Come detto, il mercato intanto continua a scontare un intervento da 50 basis point nel meeting del 14 dicembre: la probabilità è praticamente del 100%. Il top dei tassi dovrebbe essere a marzo, con un valore appena attorno al 5% e i primi tagli nel corso del secondo semestre del 2023. Il tasso dei Treasury a 2 anni ha bloccato da qualche settimana la sua ascesa e anzi ha visto un indietreggiamento (4,35% vs 4,75% di inizio novembre): segnali appunto di meno tensione sul mercato. Diverse invece la motivazione legata al calo del titolo a 10Y e sceso dal 4,20% di inizio novembre all’attuale 3,50%. In questo caso entrano in gioco più timori di rallentamento economico, che gli operatori vanno quindi a scontare sulla parte lunga della curva. L’effetto generale di tutti questi movimenti è però il recupero dell’obbligazionario nel suo complesso. Nella zona Euro, il Bund a 2Y resta appena il 2,1% mentre il decennale ha sofferto in maniera uguale al pari scadenza americano (rendimenti in close all’1,86%).
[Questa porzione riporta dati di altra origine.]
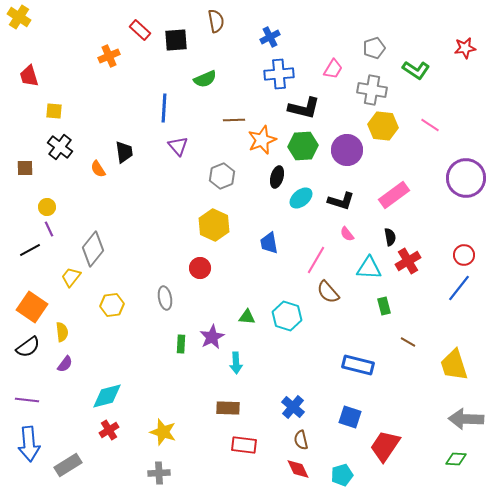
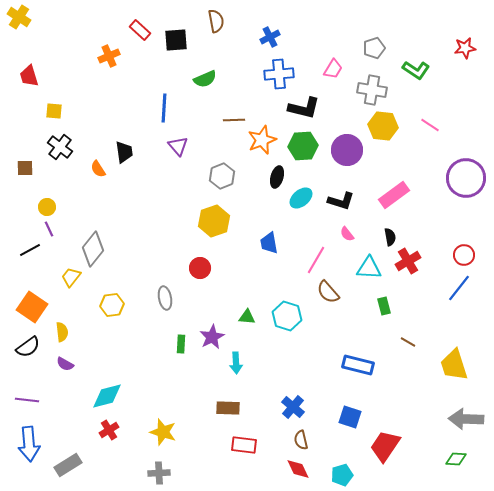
yellow hexagon at (214, 225): moved 4 px up; rotated 16 degrees clockwise
purple semicircle at (65, 364): rotated 84 degrees clockwise
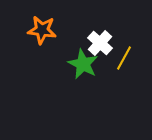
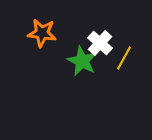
orange star: moved 3 px down
green star: moved 1 px left, 3 px up
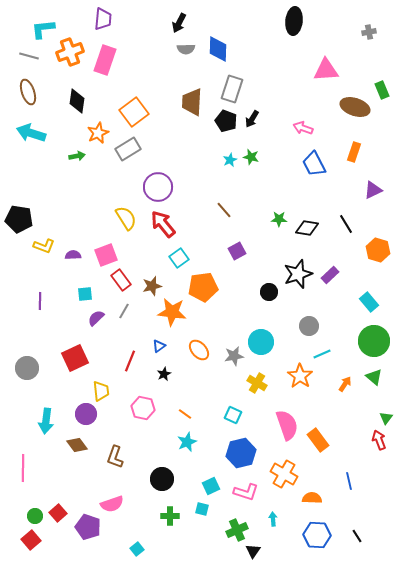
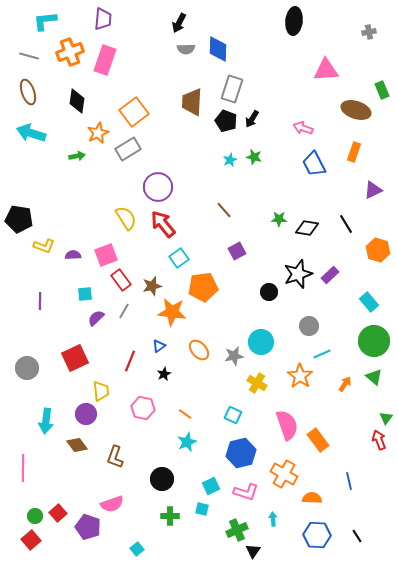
cyan L-shape at (43, 29): moved 2 px right, 8 px up
brown ellipse at (355, 107): moved 1 px right, 3 px down
green star at (251, 157): moved 3 px right
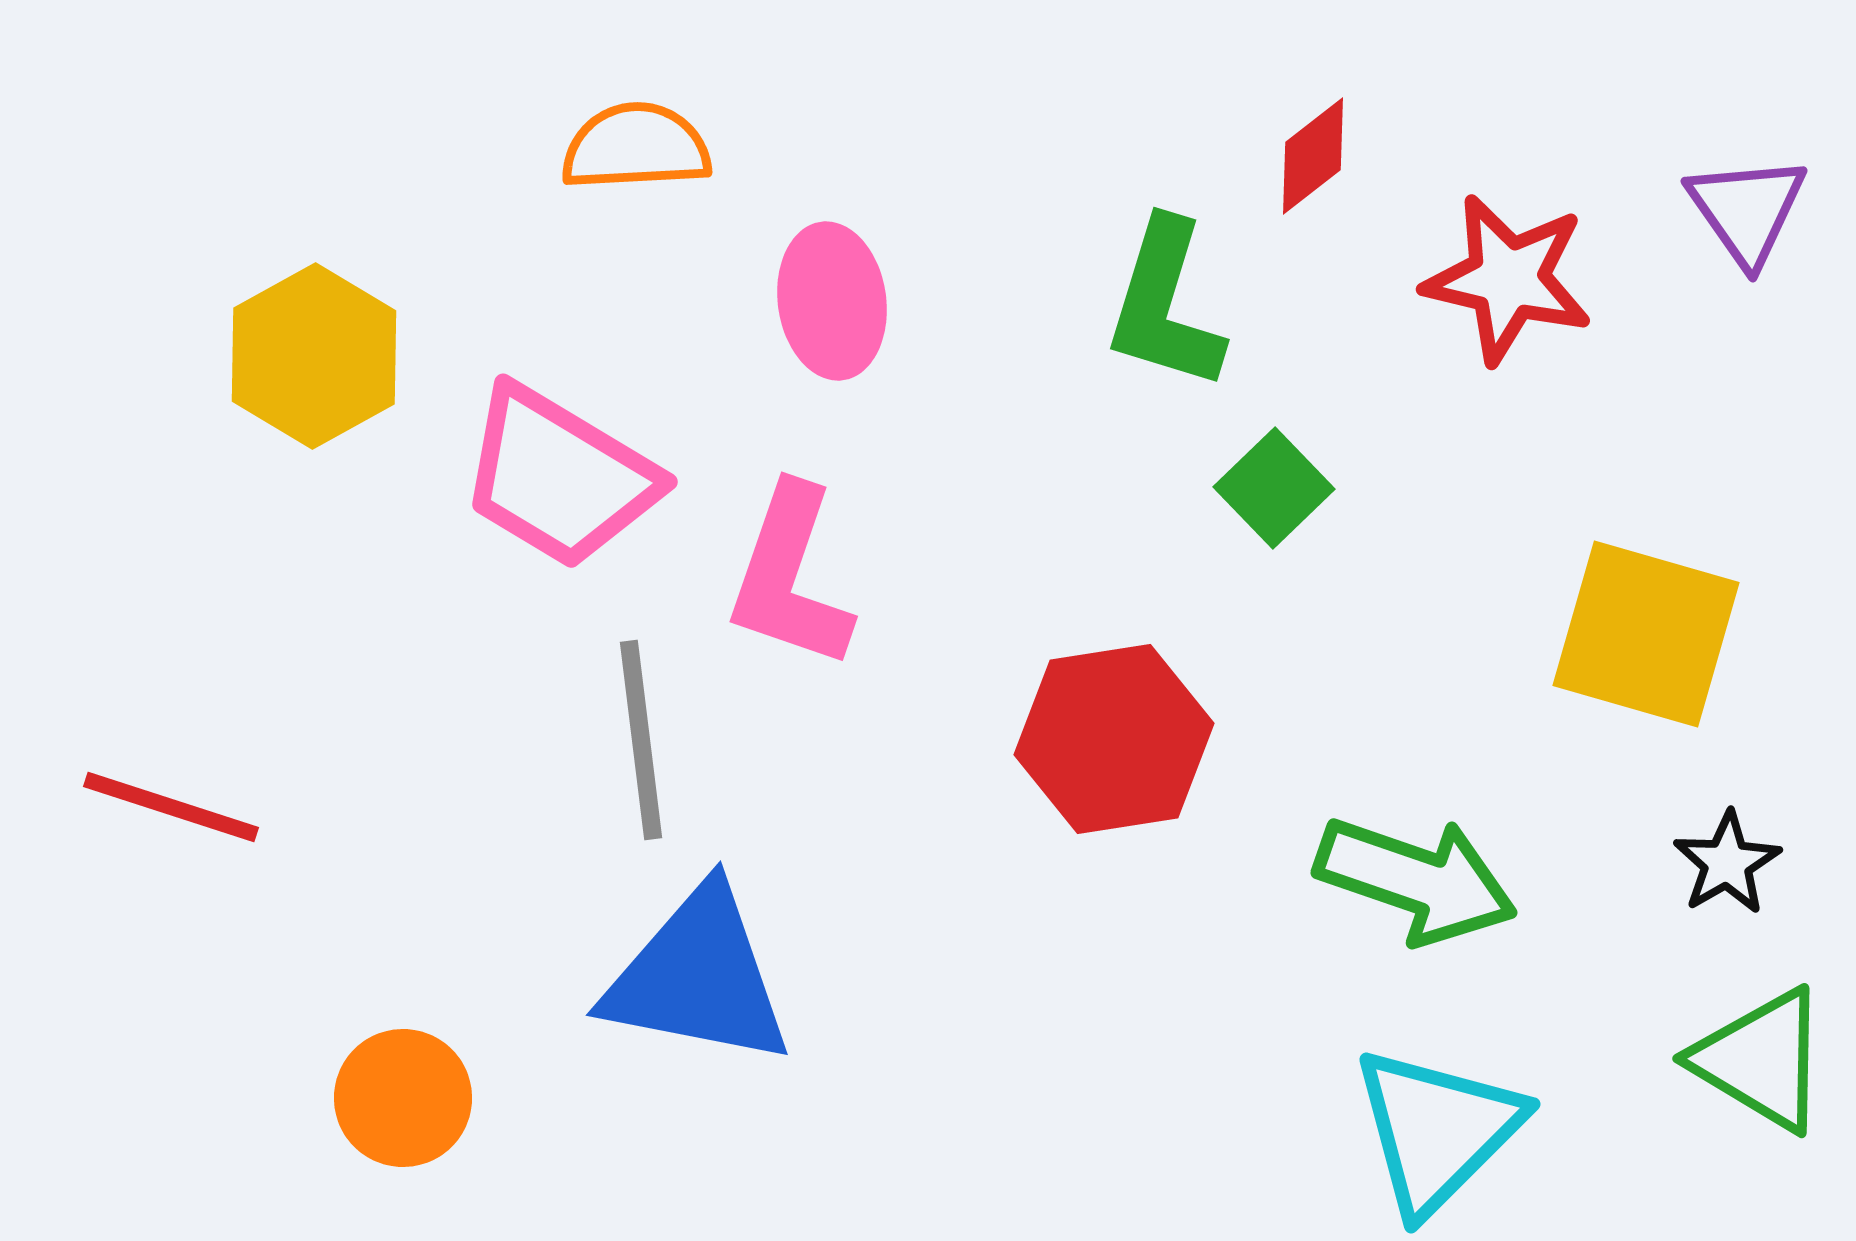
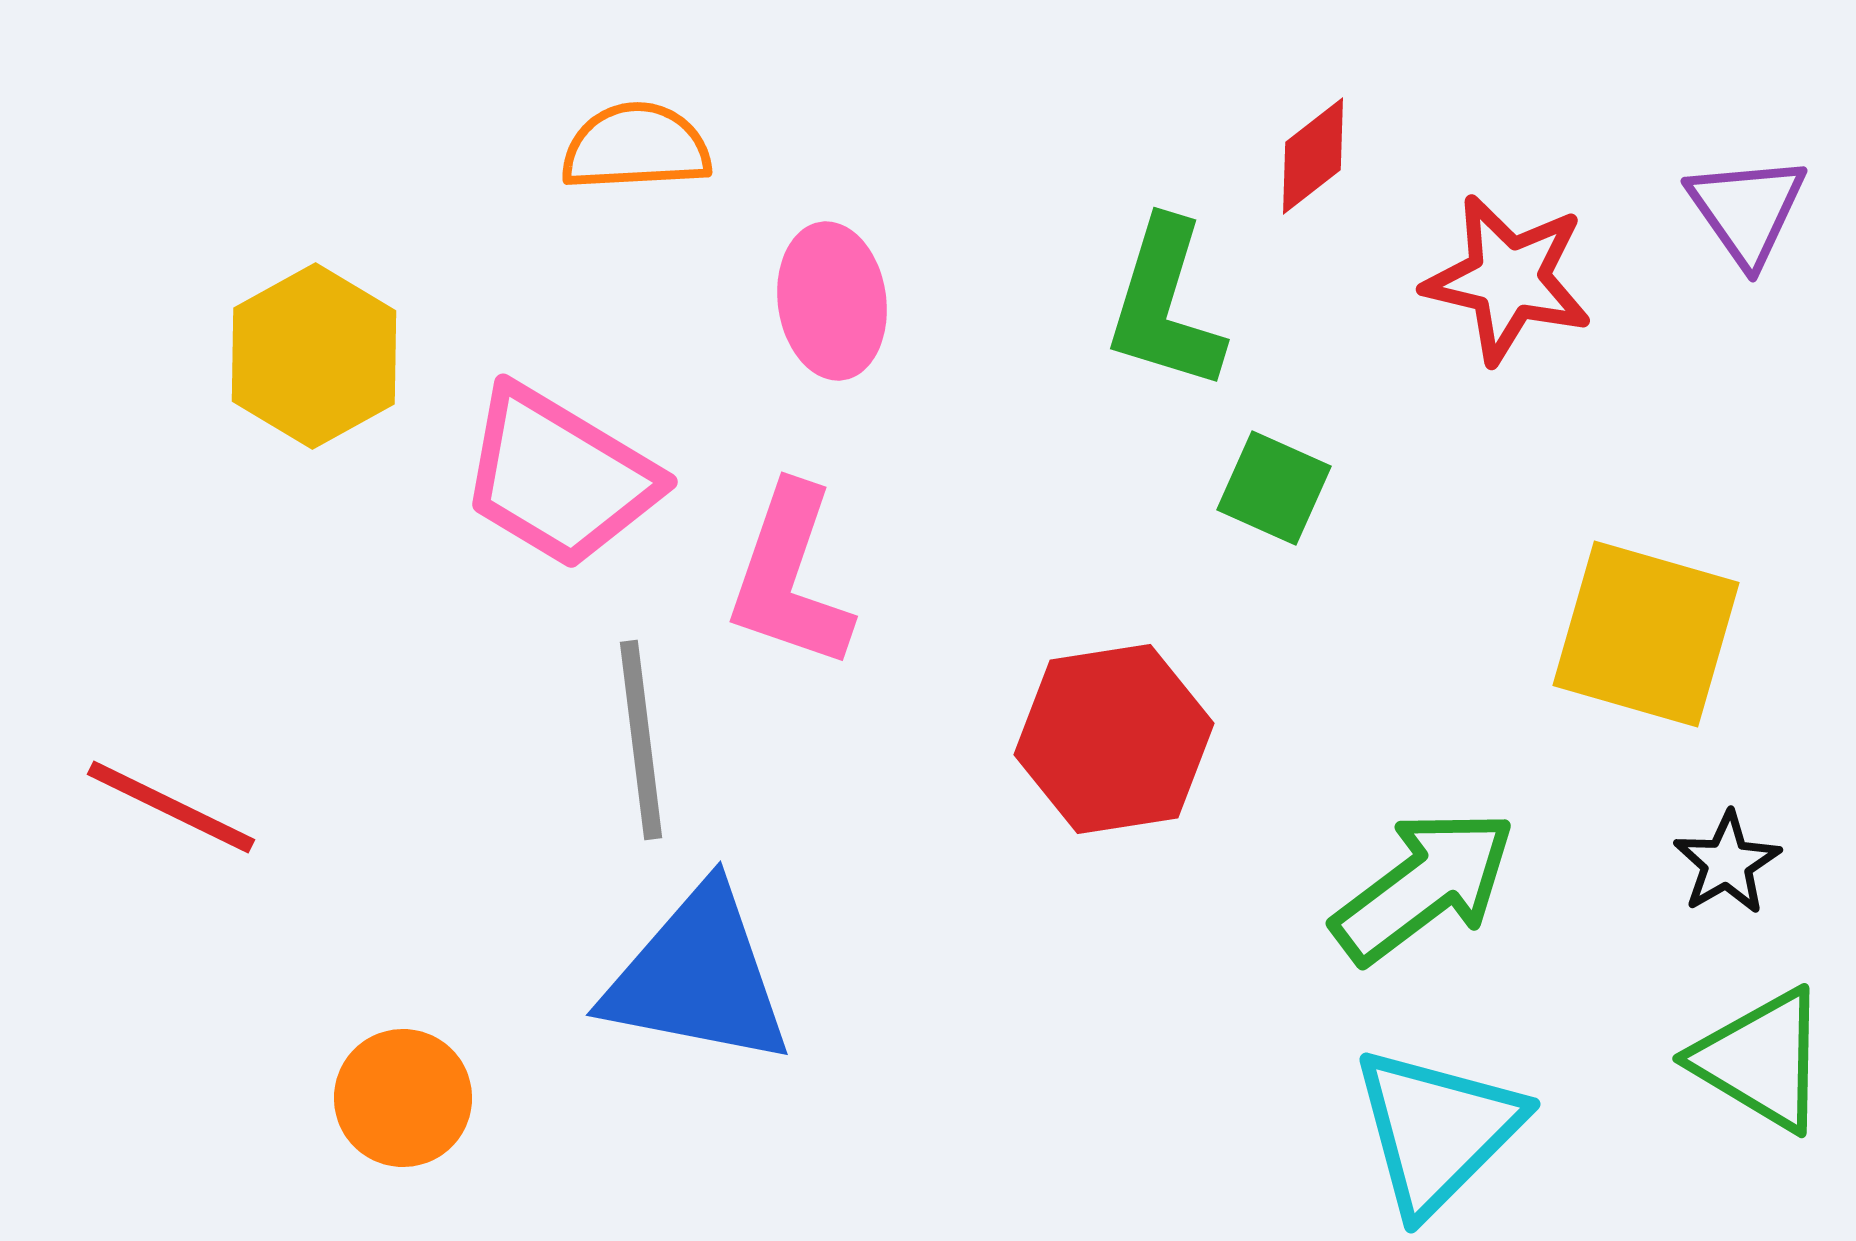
green square: rotated 22 degrees counterclockwise
red line: rotated 8 degrees clockwise
green arrow: moved 8 px right, 6 px down; rotated 56 degrees counterclockwise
Sia la curva USA che quelle della zona Euro restano quindi inclinate negativamente, promettendo attività economica debole per il 2023. Questo percorso è coerente con la fase positiva per i mercati azionari, occorre vedere cosa succederà quando la curva tornerà a irripidirsi. Tra gli altri segmenti obbligazionari segni più marcati anche per gli inflation linked, favoriti dal calo dei tassi reali. Ancora bene tutto il comparto corporate, che vede ridursi gli spread di credito.
Di poco positivo l’andamento del basket di materie prime, le ultime settimane sono state volatili: il greggio torna sopra quota 80$ (+5%) grazie alle ipotesi di riduzione dell’offerta da parte dell’OPEC. Il trend resta incerto e condizionato anche dalle prospettive economiche. Chi sale con forza è poi il comparto dei metalli industriali (+8%) seguito dai preziosi (oro a quasi 1.800, +2,4%). Volatile il cambio Euro-Dollaro USD: l’oscillazione è tra 1,03 e 1,05 con la valuta europea sospinta dalle ipotesi di una Fed meno aggressiva ma anche dai dati di inflazione usciti nell’Eurozona. Tra le altre valute, segnale di forza dello Yen mentre rimbalzano discretamente le cripto dopo il turbolento mese di novembre.